----- MATERIAL FOR THE TASK -----

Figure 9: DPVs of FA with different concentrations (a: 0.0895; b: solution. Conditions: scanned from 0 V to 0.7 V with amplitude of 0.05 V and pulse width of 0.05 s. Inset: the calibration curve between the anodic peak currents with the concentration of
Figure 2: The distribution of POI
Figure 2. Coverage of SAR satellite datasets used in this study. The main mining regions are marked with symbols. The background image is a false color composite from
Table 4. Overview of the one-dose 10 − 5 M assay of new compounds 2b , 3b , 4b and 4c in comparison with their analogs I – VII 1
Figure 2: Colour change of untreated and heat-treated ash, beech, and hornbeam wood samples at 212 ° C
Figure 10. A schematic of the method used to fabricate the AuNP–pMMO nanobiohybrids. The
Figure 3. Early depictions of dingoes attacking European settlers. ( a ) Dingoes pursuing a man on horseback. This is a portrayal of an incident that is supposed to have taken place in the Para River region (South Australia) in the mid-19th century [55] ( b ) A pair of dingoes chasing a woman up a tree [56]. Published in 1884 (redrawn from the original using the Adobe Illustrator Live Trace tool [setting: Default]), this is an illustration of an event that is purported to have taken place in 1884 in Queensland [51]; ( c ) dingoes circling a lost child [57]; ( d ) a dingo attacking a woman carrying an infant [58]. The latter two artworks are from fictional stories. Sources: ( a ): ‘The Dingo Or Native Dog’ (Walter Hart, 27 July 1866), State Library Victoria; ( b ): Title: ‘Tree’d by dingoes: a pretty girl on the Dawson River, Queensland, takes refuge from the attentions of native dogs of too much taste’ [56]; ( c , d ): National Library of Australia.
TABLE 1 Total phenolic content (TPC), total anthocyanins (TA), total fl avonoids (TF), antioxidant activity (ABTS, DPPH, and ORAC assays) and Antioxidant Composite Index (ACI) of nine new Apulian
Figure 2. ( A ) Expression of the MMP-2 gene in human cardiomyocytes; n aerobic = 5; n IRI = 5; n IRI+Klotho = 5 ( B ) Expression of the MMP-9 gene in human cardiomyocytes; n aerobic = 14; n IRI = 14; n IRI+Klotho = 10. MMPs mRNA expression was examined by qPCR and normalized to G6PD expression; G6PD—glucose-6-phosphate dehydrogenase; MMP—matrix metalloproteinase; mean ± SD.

-----

* _ACTION ITEM_: Print out, without change, each line from the line holding "TABLE 1 Total" to the final line of the material.

* _ANSWER FOR THE TASK_:
TABLE 1 Total phenolic content (TPC), total anthocyanins (TA), total fl avonoids (TF), antioxidant activity (ABTS, DPPH, and ORAC assays) and Antioxidant Composite Index (ACI) of nine new Apulian
Figure 2. ( A ) Expression of the MMP-2 gene in human cardiomyocytes; n aerobic = 5; n IRI = 5; n IRI+Klotho = 5 ( B ) Expression of the MMP-9 gene in human cardiomyocytes; n aerobic = 14; n IRI = 14; n IRI+Klotho = 10. MMPs mRNA expression was examined by qPCR and normalized to G6PD expression; G6PD—glucose-6-phosphate dehydrogenase; MMP—matrix metalloproteinase; mean ± SD.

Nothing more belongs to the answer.